### [SELECTED PASSAGE]
=-=-=-=-=

Money managers are weighing mixed signals from both economic data and central bankers. Federal Reserve Chair Janet Yellen last week said the U.S. could withstand higher rates, and DoubleLine Capital’s Jeffrey Gundlach predicted Thursday that Treasury bulls will face more pain. While Labor Department figures Friday showed robust job growth in the U.S., the wage figures had some investors wondering if the Fed will put off a planned increase in interest rates.

The yield on the 10-year Treasury was 2.38% as of 12:41 p.m. in New York. That compares with about 2.14% two weeks earlier and a 2017 peak of more than 2.6% in March.

Krishna Memani, chief investment officer and head of fixed income at OppenheimerFunds Inc., agreed with Tipp that yields will probably hit 2% before 3%. He said too many investors are excessively concerned about the possibility of raising costs for labor or consumer goods. Some have been worrying since the financial crisis about inflation that still hasn’t arrived, he said.

‘Burden of Proof’

“Therefore the burden of proof really is on the people who look at the data 15 different ways and conclude that someday, somehow we will end up with inflation,” he said. “What the world wants more than anything else is a good bond. And I think that is the driver of yield more than anything else.”

=-=-=-=-=

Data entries
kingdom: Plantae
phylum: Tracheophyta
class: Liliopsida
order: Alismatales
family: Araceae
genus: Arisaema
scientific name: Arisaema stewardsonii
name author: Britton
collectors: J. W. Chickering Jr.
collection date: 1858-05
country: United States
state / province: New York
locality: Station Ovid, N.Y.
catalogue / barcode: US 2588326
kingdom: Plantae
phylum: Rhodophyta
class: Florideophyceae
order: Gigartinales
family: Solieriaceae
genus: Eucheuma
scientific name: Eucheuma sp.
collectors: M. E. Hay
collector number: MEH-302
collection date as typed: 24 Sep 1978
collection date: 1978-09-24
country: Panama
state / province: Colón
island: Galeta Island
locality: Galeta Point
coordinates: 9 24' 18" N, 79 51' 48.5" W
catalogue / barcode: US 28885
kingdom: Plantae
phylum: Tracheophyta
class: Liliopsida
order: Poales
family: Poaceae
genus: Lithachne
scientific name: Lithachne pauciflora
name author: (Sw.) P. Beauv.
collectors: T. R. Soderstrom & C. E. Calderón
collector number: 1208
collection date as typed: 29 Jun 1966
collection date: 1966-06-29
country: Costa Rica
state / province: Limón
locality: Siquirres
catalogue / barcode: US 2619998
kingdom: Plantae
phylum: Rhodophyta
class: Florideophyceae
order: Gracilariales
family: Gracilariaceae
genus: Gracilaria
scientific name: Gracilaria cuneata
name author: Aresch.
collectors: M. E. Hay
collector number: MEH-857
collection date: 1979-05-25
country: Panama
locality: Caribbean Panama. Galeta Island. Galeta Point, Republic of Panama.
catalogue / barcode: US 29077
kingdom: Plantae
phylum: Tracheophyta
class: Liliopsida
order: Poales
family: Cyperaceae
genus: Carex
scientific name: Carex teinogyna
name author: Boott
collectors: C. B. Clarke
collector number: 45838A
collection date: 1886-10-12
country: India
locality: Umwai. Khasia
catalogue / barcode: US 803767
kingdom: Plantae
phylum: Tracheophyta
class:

=-=-=-=-=

### [QUESTIONS]
[1] Summarize the passage on Treasury yields in two sentences.
[2] Pick up the passage on Treasury yields after its final sentence and continue it.
The items were taken from a different source than the text.

### [ANSWERS IN ORDER]
[1] Money managers are weighing mixed signals from economic data and central bankers, and the 10-year Treasury yield stood at 2.38%, up from about 2.14% two weeks earlier. Krishna Memani of OppenheimerFunds expects yields to hit 2% before 3%, says too many investors worry excessively about inflation, and sees the world's demand for a good bond as the main driver of yield.

[2]
But Oksana Aronov, an alternative fixed-income strategist at JPMorgan Chase & Co.’s asset-management unit, said on the same program that investors ignore messages from the Fed at their own peril. The central bank has lifted its benchmark rate twice this year and sent signals there will be another increase.

“The Fed is going to continue on this path, and I think there’s a lot of complacency,” considering that the central bank also plans to reduce its balance sheet, and trends in the oil market might limit demand for fixed-income holdings, she said. “All of those factors will continue to push bond yields higher, irrespective of what the inflation number is.”

PGIM is the $1 trillion asset manager at insurer Prudential Financial Inc. Memani’s business is part of rival Massachusetts Mutual Life Insurance Co.